Santa Fe, capital of the , flooded in April 2003. Santa Fe is the fifth most populated city in Argentina (c. 370,000 inhabitants), and it is surrounded by rivers. The flooding was described as the worst since the city was founded in 1573.

At the end of April 2003, several days of heavy rainfall caused some major rivers in the Santa Fe area to rise as much as 50 cm in 12 hours. The water level of the Salado River (which flows through the north of the province and empties into the Paraná) rose by almost two metres in just three hours.

On 28 April, the Salado overflowed its margins and flooded large sections of Santa Fe. About 100,000 people had to be evacuated, 154 people died, and 28,000 houses were damaged or destroyed. A dyke had to be blown up in order for ease the flow of the floodwaters out of the city.
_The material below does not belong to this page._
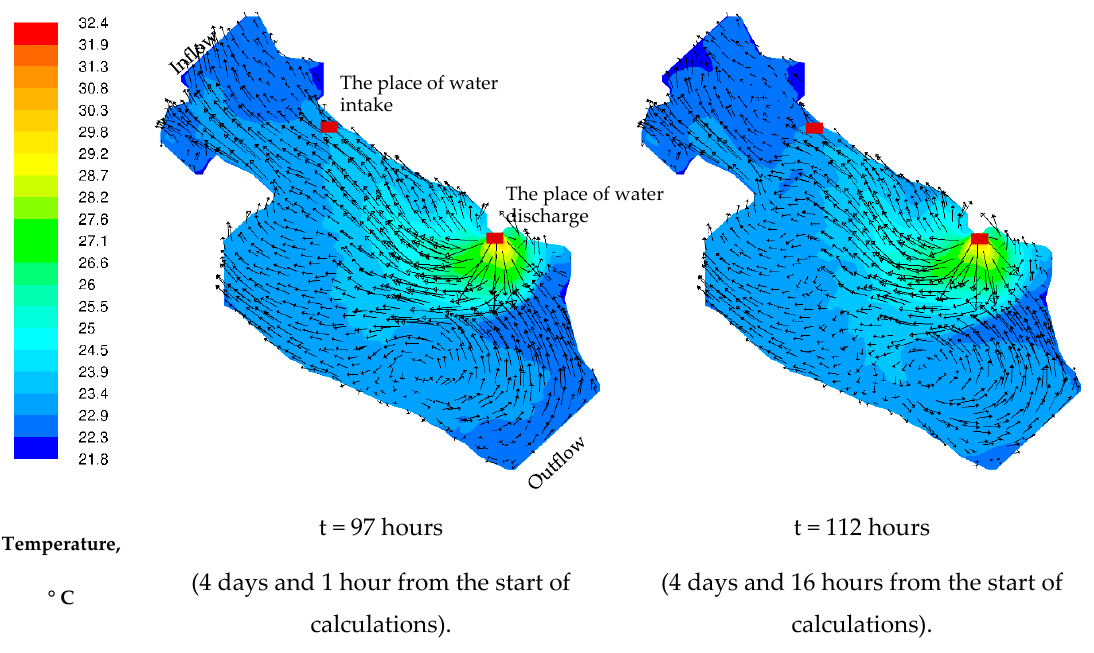
Figure 8. Temperature fields in the near-surface layer for southeasterly wind; the time from the start of calculations (t). The calculations were carried out for the period starting from midnight.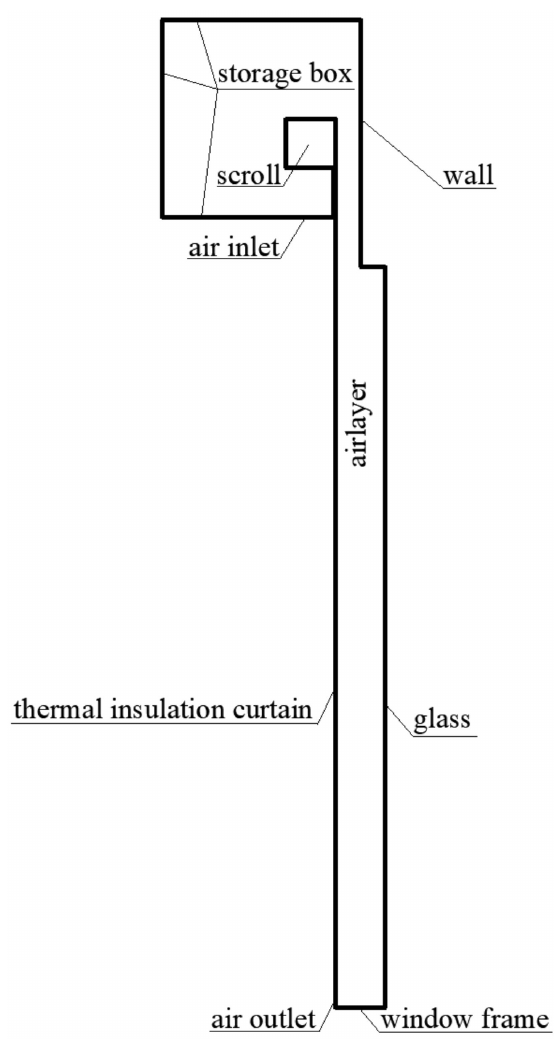
Figure 2. Model figure. Meteorological parameters of Taiyuan city, China, were selected in Fluent to simulate the indoor temperature of the room model. Boundary conditions are shown in Table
In this key area for the agricultural and ranching industries, over 30,000 km^{2} of farmland were destroyed. The flood hit the capital hardest, but many other communities were also affected.

The flood was unusual because it is generally the east side of Santa Fe, beside the Paraná, which is affected by floodings. Salado River floodings are less usual.
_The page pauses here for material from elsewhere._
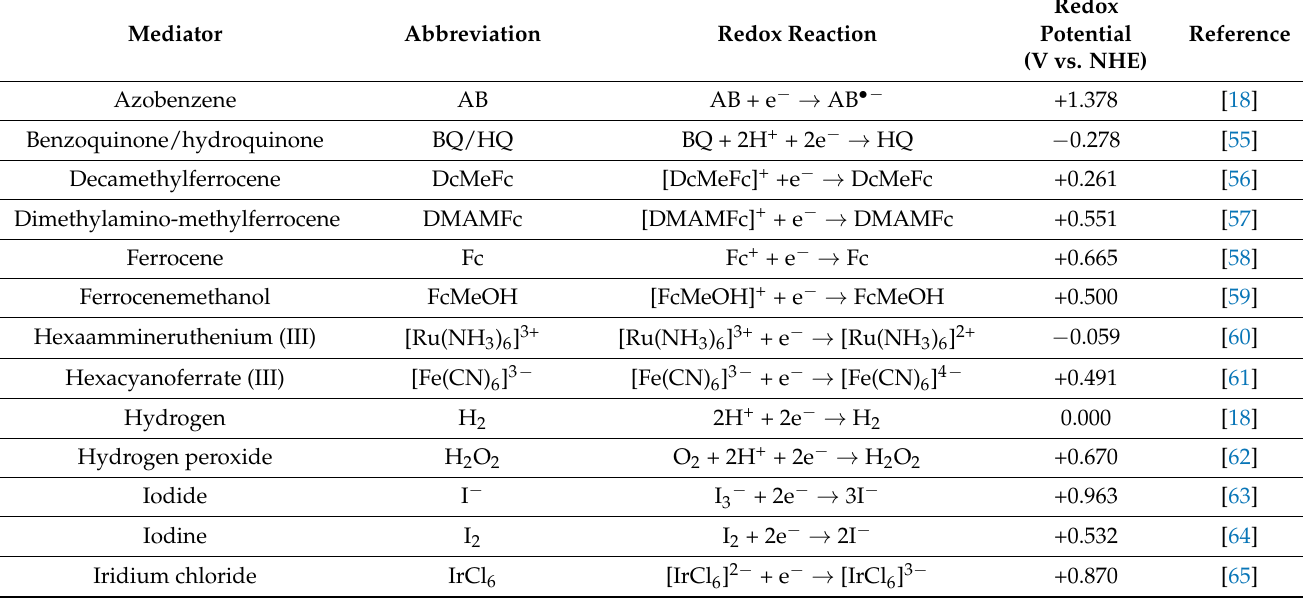
Table 2. Redox mediators used in the amperometric SECM characterization of thin surface layers and coatings on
Soon after the initial flooding, President Eduardo Duhalde declared the province a "disaster zone" and announced a $2 million emergency aid package. The World Bank later offered an additional $110 million. The Red Cross launched an emergency appeal in response to the flooding on 6 May.

According to a UN assessment requested by the provincial governor Carlos Reutemann, the total damages were about $1,000 million, and implied the loss of about 12% of Santa Fe's GDP.

The rains continued into the next days, exacerbating the catastrophe. As of 8 May, a quarter of Santa Fe remained under water. Precarious evacuation centres appeared in the capital and nearby towns to accommodate the evacuees.

The provincial government was heavily criticized for ignoring warnings about the possibility of a sudden rise of the Salado River, and for ignoring appeals to build the necessary preventive infrastructure to contain or divert floods. The official treatment of the people who lost their homes, possessions and jobs was also questioned; food relief and promised subsidies for reconstruction were insufficient. Governor Reutemann saw the end of his term in office marked by these problems. The critical situation of Argentina at the time (recovering from a major economic crisis) did not help. On 30 January 2004, nine months after the flood and under the administration of Jorge Obeid, a demonstration asking for government assistance to those affected by the flood ended with the burning of the government house's facade and several offices destroyed.